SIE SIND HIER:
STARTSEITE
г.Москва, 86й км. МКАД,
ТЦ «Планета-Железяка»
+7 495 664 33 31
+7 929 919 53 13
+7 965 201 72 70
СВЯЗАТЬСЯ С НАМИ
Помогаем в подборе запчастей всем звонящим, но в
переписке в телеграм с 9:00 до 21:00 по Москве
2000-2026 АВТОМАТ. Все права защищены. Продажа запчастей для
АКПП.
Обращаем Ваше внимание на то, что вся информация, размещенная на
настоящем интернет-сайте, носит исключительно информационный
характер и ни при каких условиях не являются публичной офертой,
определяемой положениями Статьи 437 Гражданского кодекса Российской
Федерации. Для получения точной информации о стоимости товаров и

########################################

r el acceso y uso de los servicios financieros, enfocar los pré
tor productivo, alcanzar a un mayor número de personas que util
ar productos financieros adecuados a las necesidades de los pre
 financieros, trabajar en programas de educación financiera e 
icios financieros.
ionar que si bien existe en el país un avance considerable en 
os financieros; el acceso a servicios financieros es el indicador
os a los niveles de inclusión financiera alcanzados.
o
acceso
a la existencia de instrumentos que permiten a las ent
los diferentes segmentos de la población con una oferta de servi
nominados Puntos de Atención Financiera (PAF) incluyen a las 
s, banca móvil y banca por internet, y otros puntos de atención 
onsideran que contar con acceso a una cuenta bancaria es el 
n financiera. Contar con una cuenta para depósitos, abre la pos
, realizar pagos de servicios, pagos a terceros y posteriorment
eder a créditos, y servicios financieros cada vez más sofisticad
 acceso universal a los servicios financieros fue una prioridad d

########################################

Copy out the lines between the one containing "r el acceso" and the one containing "onsideran que contar", inclusive, keeping every character and line break unchanged.

r el acceso y uso de los servicios financieros, enfocar los pré
tor productivo, alcanzar a un mayor número de personas que util
ar productos financieros adecuados a las necesidades de los pre
 financieros, trabajar en programas de educación financiera e 
icios financieros.
ionar que si bien existe en el país un avance considerable en 
os financieros; el acceso a servicios financieros es el indicador
os a los niveles de inclusión financiera alcanzados.
o
acceso
a la existencia de instrumentos que permiten a las ent
los diferentes segmentos de la población con una oferta de servi
nominados Puntos de Atención Financiera (PAF) incluyen a las 
s, banca móvil y banca por internet, y otros puntos de atención 
onsideran que contar con acceso a una cuenta bancaria es el 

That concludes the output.